Если бы удалось дождаться этого, если бы утлый кораблик их веры проскочил меж Сциллой сомнений в собственных силах и Харибдой дотаций Конгресса…
Не все воображаемые им образы поднимали дух. Были и другие — те, что роились по ночам. Например, образ человека, целую вечность вслушивающегося в шепот безмолвных звезд, в надежде уловить сигналы, которые не придут никогда, поскольку — и это самое трагичное — человек одинок во Вселенной. Он — лишь космическая случайность сознания, жаждущего, но так никогда и не получающего услады сочувствия. Один, как перст — единственный на Земле человек. Одинокий узник, навеки заточенный в глухой башне, — без надежды на освобождение, лишенный возможности взаимопонимания хоть с кем-то за ее стенами, без всякой надежды на осознание, что за пределами ее есть еще кто-то…
Наверное, именно поэтому они и не сдавались, — в попытке отогнать эти ночные призраки. Доколе они слушают, дотоле жива и надежда. Отречься сейчас, в данный момент — значит признать свое поражение. Кое-кто уже поспешил объявить: мол, стоило не начинать, и не существовало бы самой проблемы. Подобное провозглашалось, как правило, кое-кем из представителей новых религий. Например, солитарианами. «Никого там нет, — проповедовали они. — Мы — единственный разум, созданный во Вселенной. Упьемся же собственным одиночеством и уникальностью». Впрочем, старые, традиционные религии ратовали за продолжение Программы. Зачем бы Господу создавать неисчислимые мириады иных звездных миров и планет, не предназначь Он их для живых созданий? Почему лишь человеку должно быть создану по образу Его и подобию? «Мы найдем их, — провозглашали они. — Свяжемся с ними. И узнаем, каким было их Благовещение. И какой Спаситель искупил их грехи».

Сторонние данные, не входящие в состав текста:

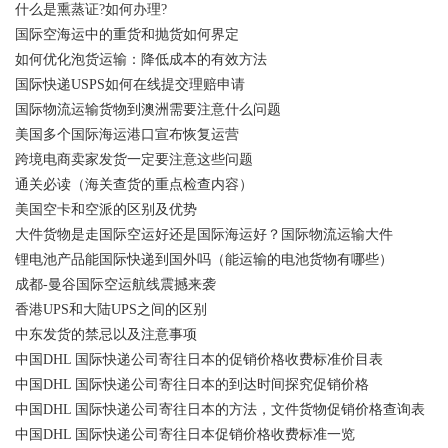
什么是熏蒸证?如何办理?
国际空海运中的重货和抛货如何界定
如何优化泡货运输：降低成本的有效方法
国际快递USPS如何在线提交理赔申请
国际物流运输货物到澳洲需要注意什么问题
美国多个国际海运港口宣布恢复运营
跨境电商卖家发货一定要注意这些问题
通关必读（海关查货的重点检查内容）
美国空卡和空派的区别及优势
大件货物是走国际空运好还是国际海运好？国际物流运输大件
锂电池产品能国际快递到国外吗（能运输的电池货物有哪些）
成都-曼谷国际空运航线震撼来袭
香港UPS和大陆UPS之间的区别
中东发货的禁忌以及注意事项
中国DHL 国际快递公司寄往日本的促销价格收费标准价目表
中国DHL 国际快递公司寄往日本的到达时间探究促销价格
中国DHL 国际快递公司寄往日本的方法，文件货物促销价格查询表
中国DHL 国际快递公司寄往日本促销价格收费标准一览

«И сказал им: вот то, о чем Я вам говорил, еще быв с вами, что надлежит исполниться всему, написанному в Законе Моисеевом и в пророках и псалмах… И сказал им: так написано и так надлежало страдать Христу и воскреснуть из мертвых в третий, день.
И проповедану быть во имя Его покаянию и прощению грехов, во всех народах, начиная с Иерусалима. Вы же свидетели сему.
И Я пошлю обетование Отца Моего на вас; вы же оставайтесь в городе Иерусалиме, доколе не облечетесь силою свыше» [4]
Сумерки перешли в ночь. Небо стало черным, и снова родились звезды. Начиналось очередное прослушивание. Макдональд добрался к автомобилю в паркинге за зданием администрации, съехал по инерции с холма. Завел у самого его подножия мотор и отправился в неблизкий путь домой.
Погруженная во тьму гасиенда производила впечатление запустения, столь хорошо знакомого Макдональду. Раньше такое случалось всякий раз, когда Мария покидала дом и отправлялась проведать кого-нибудь в Мехико-сити. Но сейчас-то дом не пустовал. Мария здесь. Откуда тогда это странное ощущение?
Он открыл двери и зажег свет в холле.
— Мария?
Не спеша прошелся по терракотовым плитам холла.
— Querida?
Он двинулся дальше — мимо столовой, гостиной, кабинета и кухни. Наконец добрался до дверей темной спальни.
— Maria Chavez?..
Зажег ночник. Она спала, и лицо ее было спокойно. Черные волосы разметались по подушке. Мария лежала на боку, поджав под одеялом ноги.